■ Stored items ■
------------------------------------

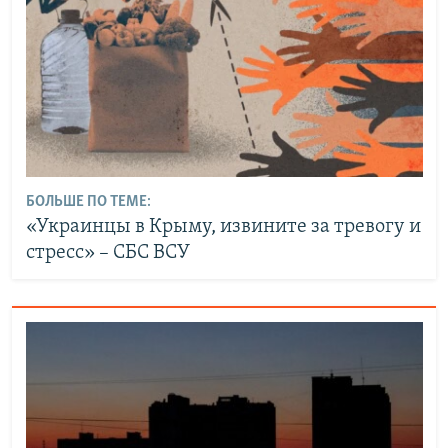
БОЛЬШЕ ПО ТЕМЕ:
«Украинцы в Крыму, извините за тревогу и
стресс» – СБС ВСУ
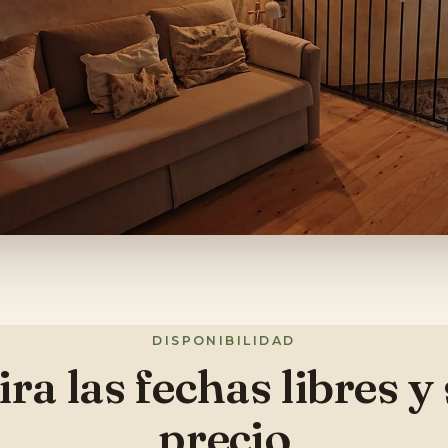
DISPONIBILIDAD
ra las fechas libres y
precio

------------------------------------

■ DESCRIPTION OF THE TASK ■
All entries above should be returned exactly, apart from their pictures.

■ RESULT FOR THIS TASK ■
БОЛЬШЕ ПО ТЕМЕ:
«Украинцы в Крыму, извините за тревогу и
стресс» – СБС ВСУ
DISPONIBILIDAD
ra las fechas libres y
precio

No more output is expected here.